§ **Document segment**

In the next section of the same chapter he goes on to state that, having discriminated the various antecedents and consequents, we then "are to inquire which is connected with which." This requires a still further resolution of the complex and of the confused. To effect this we must vary the circumstances; we must modify the experience as given with reference to accomplishing our purpose. To accomplish this purpose we have recourse either to observation or to experiment: "We may either find an instance in nature suited to our purposes, or, by an artificial arrangement of circumstances, make one" (the italics in "suited to our purpose" are mine; the others are Mill's). He then goes on to say that there is no real logical distinction between observation and experimentation. The four methods of experimental inquiry are expressly discussed by Mill in terms of their worth in singling out and connecting the antecedents and consequents which actually belong together, from the chaos and confusion of direct experience.

We have only to take these statements in their logical connection with each other (and this connection runs through the entire treatment by Mill of scientific inquiry), to recognize the absolute necessity of hypothesis to undertaking any directed inquiry or scientific operation. Consequently we are not surprised at finding him saying that "the function of hypotheses is one which must be reckoned absolutely indispensable in science;" and again that "the hypothesis by suggesting observations and experiments puts us on the road to independent evidence."64

Since Mill's virtual retraction, from the theoretical point of view, of what is here said from the standpoint of scientific procedure, regarding the necessity of ideas is an accompaniment of his criticism of Whewell, it will put the discussion in better perspective if we turn first to Whewell's views.65 The latter began by stating a distinction which easily might have been developed into a theory of the relation of fact and idea which is in line with that advanced in this chapter, and indeed in this volume as a whole. He questions (chap. 2) the fixity of the distinction between theory and practice. He points out that what we term facts are in effect simply accepted inferences; and that what we call theories are describable as facts, in proportion as they become thoroughly established. A true theory is a fact. "All the great theories which have successively been established in the world are now thought of as facts." "The most recondite theories when firmly established are accepted as facts; the simplest facts seem to involve something of the nature of theory."

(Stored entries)
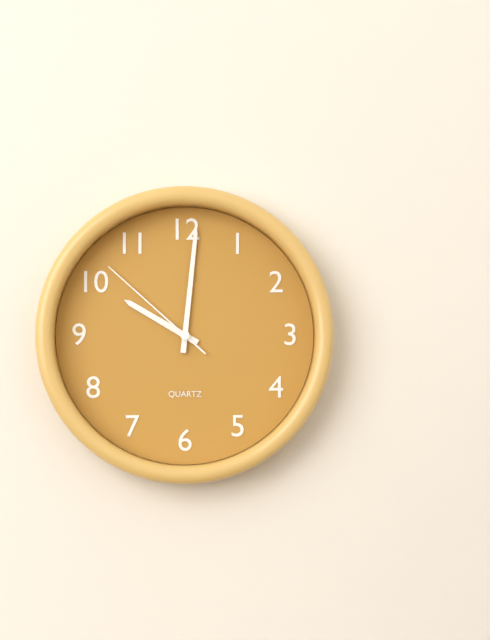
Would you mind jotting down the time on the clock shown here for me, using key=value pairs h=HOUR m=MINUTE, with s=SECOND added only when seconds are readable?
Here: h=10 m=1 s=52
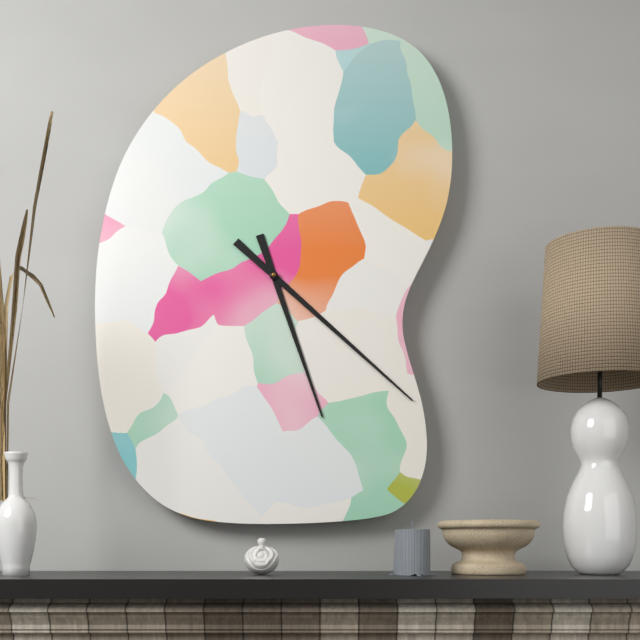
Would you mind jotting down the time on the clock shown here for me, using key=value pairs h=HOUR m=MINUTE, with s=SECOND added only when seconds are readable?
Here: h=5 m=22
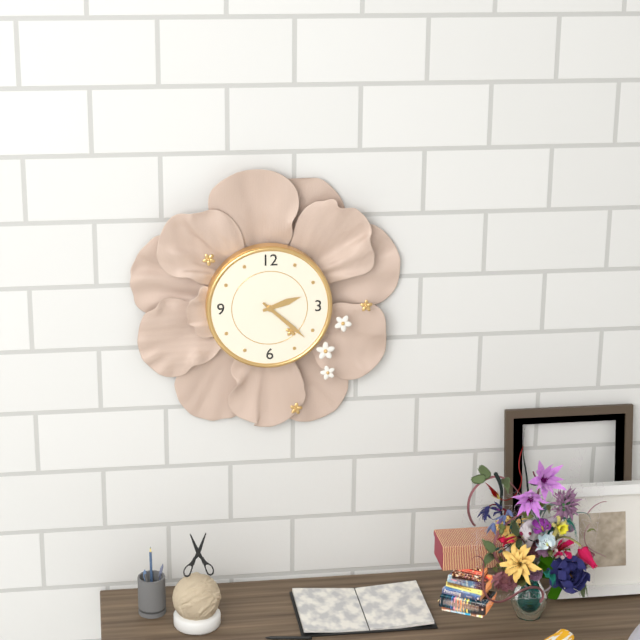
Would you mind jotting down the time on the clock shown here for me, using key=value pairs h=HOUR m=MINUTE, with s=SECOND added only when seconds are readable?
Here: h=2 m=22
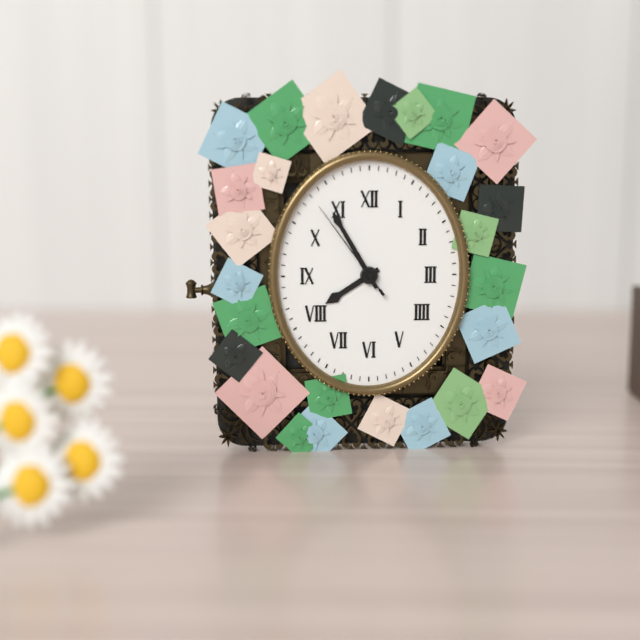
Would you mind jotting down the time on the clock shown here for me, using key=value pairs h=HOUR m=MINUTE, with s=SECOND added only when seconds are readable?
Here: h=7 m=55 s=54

--

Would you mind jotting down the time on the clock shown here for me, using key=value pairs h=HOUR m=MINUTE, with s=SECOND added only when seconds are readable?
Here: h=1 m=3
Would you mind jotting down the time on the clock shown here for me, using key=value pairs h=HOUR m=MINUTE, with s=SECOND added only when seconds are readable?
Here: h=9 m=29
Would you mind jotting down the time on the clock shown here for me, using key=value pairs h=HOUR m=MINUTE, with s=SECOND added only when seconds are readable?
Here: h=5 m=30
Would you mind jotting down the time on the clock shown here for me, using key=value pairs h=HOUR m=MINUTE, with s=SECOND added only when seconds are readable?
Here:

§ **Exercise tasks**
• 1. From the passage on Mill and Whewell, list every quotation the text presents as Mill's own words.
• 2. Carry the passage on Mill and Whewell forward from its last sentence.

§ **Per-task outputs**
• 1.
- "are to inquire which is connected with which."
- "We may either find an instance in nature suited to our purposes, or, by an artificial arrangement of circumstances, make one"
- "the function of hypotheses is one which must be reckoned absolutely indispensable in science"
- "the hypothesis by suggesting observations and experiments puts us on the road to independent evidence."

• 2.
The conclusion is that the distinction is a historic one, depending upon the state of knowledge at the time, and upon the attitude of the individual. What is theory for one epoch, or for one inquirer in a given epoch, is fact for some other epoch, or even for some other more advanced inquirer in the same epoch. It is theory when the element of inference involved in judging any fact is consciously brought out; it is fact when the conditions are such that we have never been led to question the inference involved, or else, having questioned it, have so thoroughly examined into the inferential process that there is no need of holding it further before the mind, and it relapses into unconsciousness again. "If this greater or less consciousness of our own internal act be all that distinguishes fact from theory, we must allow that the distinction is still untenable" (untenable, that is to say, as a fixed separation). Again, "fact and theory have no essential difference except in the degree of their certainty and familiarity. Theory, when it becomes firmly established and steadily lodged in the mind becomes fact." (P. 45; italics mine.) And, of course, it is equally true that as fast as facts are suspected or doubted, certain aspects of them are transferred into the class of theories and even of mere opinions.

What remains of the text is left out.